### HOW TO COMPLETE THIS TASK:
Transcribe the text in the data below line for line, changing nothing. Leave the pictures out of your answer.
···
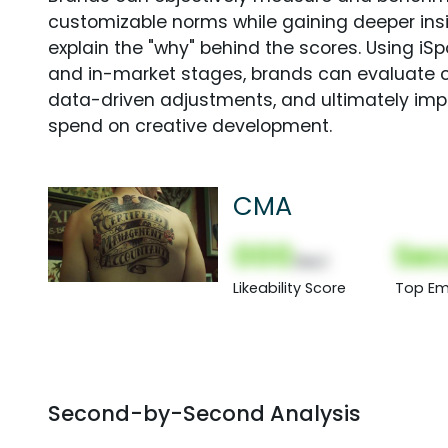
customizable norms while gaining deeper in
explain the "why" behind the scores. Using i
and in-market stages, brands can evaluate 
data-driven adjustments, and ultimately imp
spend on creative development.
CMA
000
Sec
(Nor)
Likeability Score
Top Em
Second-by-Second Analysis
···
### ANSWER SECTION:
customizable norms while gaining deeper in
explain the "why" behind the scores. Using i
and in-market stages, brands can evaluate 
data-driven adjustments, and ultimately imp
spend on creative development.
CMA
000
Sec
(Nor)
Likeability Score
Top Em
Second-by-Second Analysis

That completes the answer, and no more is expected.